Text:
++++
Composition positions of Pb_0.89La_0.11(Zr_0.7Ti_0.3)_0.9725O₃ (right) and Pb_0.93La_0.07(Zr_0.82Ti_0.18)_0.9825O₃ (left) in the room temperature phase diagram of the PLZT system¹³.

Results

Microstructure and phase composition

The microstructures of the PLZT ceramics are illustrated in Figure S1 in the Supplementary Information. From the SEM images dense morphologies of both samples can be inferred. As proved by the XRD patterns (Figure S2 in the Supplementary Information), no excess PbO peak appears in the two compositions¹². It was suggested that the addition of La³⁺ ions produces a significant number of lattice vacancies and results in the enhancement of the densification in the PLZT ceramics¹³. After the sintering process as shown in Table 1, the average grain size of Pb_0.93La_0.07(Zr_0.82Ti_0.18)_0.9825O₃ is in the range of 1~3 μm, while that of Pb_0.89La_0.11(Zr_0.7Ti_0.3)_0.9725O₃ in 0.5~2 μm. Furthermore, the grain sizes of the sintered ceramics are basically uniform. Ceramics with fine grains and uniform grain sizes usually possess higher breakdown field strength¹⁴.

Table 1 Sintering processes for the two samples.
++++
Activity 1: According to the PLZT ceramics text, what does the addition of La³⁺ ions produce?
The text and the rows come from unrelated sources.

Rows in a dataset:
++++
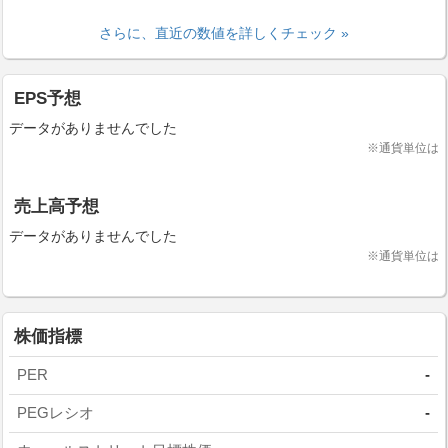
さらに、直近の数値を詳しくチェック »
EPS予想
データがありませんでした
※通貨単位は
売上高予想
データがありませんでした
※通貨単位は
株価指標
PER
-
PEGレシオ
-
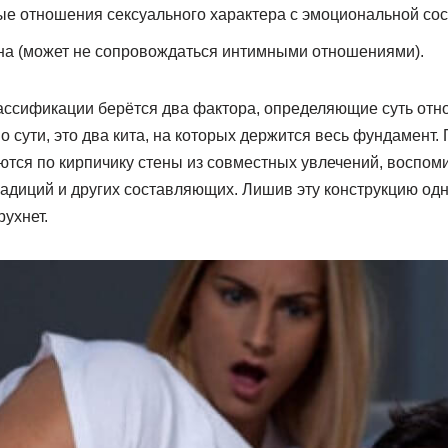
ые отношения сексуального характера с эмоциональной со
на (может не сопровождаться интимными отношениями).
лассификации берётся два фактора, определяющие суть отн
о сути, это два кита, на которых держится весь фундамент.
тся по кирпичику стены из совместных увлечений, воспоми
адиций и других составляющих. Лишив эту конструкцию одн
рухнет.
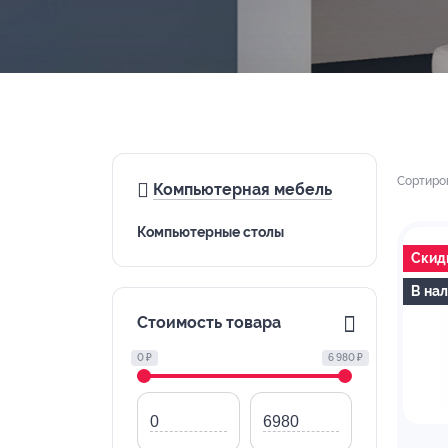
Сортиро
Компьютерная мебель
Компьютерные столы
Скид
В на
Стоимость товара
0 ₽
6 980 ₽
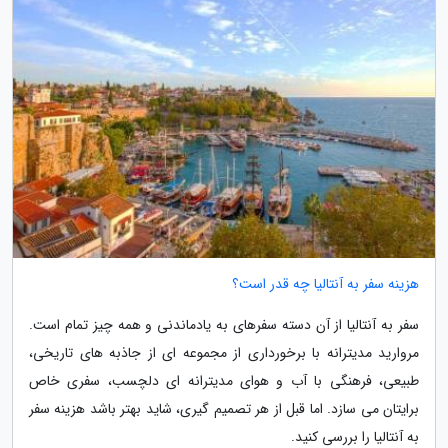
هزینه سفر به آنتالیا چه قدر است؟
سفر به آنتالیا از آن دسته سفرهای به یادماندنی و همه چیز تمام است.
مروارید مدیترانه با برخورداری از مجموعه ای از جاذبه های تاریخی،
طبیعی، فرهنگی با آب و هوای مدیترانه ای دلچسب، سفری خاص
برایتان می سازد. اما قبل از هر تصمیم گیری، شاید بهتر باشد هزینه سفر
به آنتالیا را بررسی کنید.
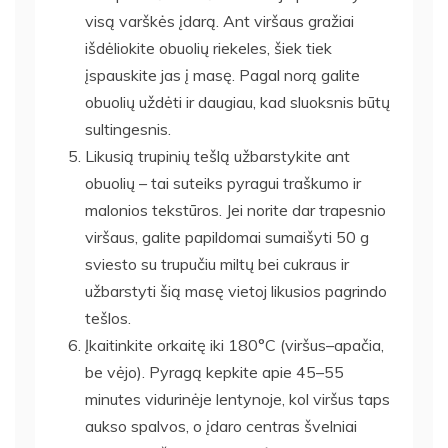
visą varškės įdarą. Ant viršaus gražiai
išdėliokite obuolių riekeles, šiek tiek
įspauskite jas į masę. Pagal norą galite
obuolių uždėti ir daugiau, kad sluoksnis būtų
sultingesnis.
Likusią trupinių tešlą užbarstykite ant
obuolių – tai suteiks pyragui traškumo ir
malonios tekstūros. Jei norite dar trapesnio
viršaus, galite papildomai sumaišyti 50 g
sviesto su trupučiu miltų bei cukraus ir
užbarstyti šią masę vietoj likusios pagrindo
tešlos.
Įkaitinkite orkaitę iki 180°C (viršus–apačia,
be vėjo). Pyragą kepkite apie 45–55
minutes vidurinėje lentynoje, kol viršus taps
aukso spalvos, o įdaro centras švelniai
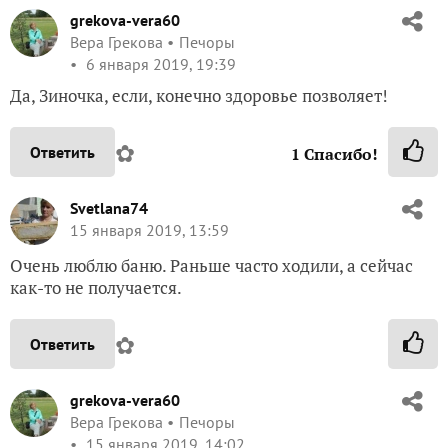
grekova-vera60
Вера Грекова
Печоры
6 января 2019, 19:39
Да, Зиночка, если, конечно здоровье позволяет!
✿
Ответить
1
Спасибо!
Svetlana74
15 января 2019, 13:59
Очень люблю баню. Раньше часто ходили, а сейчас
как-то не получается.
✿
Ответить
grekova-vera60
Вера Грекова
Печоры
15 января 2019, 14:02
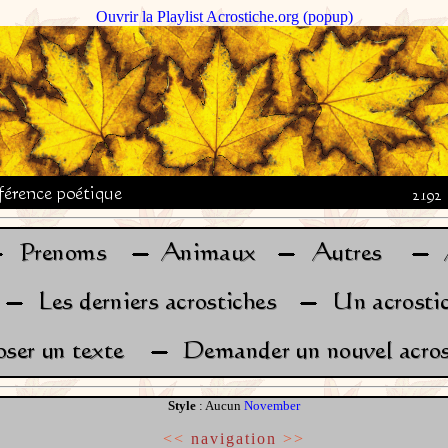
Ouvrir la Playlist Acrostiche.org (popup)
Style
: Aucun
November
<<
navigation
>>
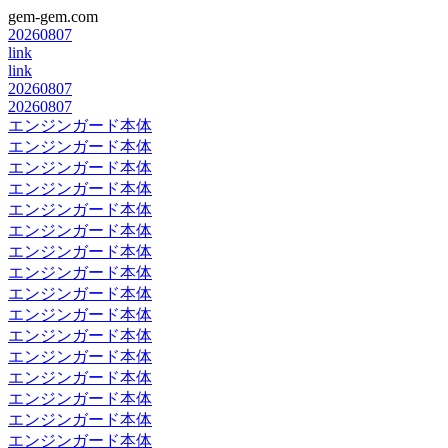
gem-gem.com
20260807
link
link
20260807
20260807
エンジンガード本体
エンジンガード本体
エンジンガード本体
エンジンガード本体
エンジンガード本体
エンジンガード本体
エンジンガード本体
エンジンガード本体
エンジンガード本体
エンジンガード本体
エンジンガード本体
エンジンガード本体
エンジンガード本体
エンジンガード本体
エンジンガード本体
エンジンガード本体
++++
Activity 2: Give the part of the rows that opens with the line containing "gem-gem.com" and runs through the end of the rows as a numbered list, leaving out blank lines.

Exercise result 1: A significant number of lattice vacancies, which enhances densification in the PLZT ceramics.

Exercise result 2:
1. gem-gem.com
2. 20260807
3. link
4. link
5. 20260807
6. 20260807
7. エンジンガード本体
8. エンジンガード本体
9. エンジンガード本体
10. エンジンガード本体
11. エンジンガード本体
12. エンジンガード本体
13. エンジンガード本体
14. エンジンガード本体
15. エンジンガード本体
16. エンジンガード本体
17. エンジンガード本体
18. エンジンガード本体
19. エンジンガード本体
20. エンジンガード本体
21. エンジンガード本体
22. エンジンガード本体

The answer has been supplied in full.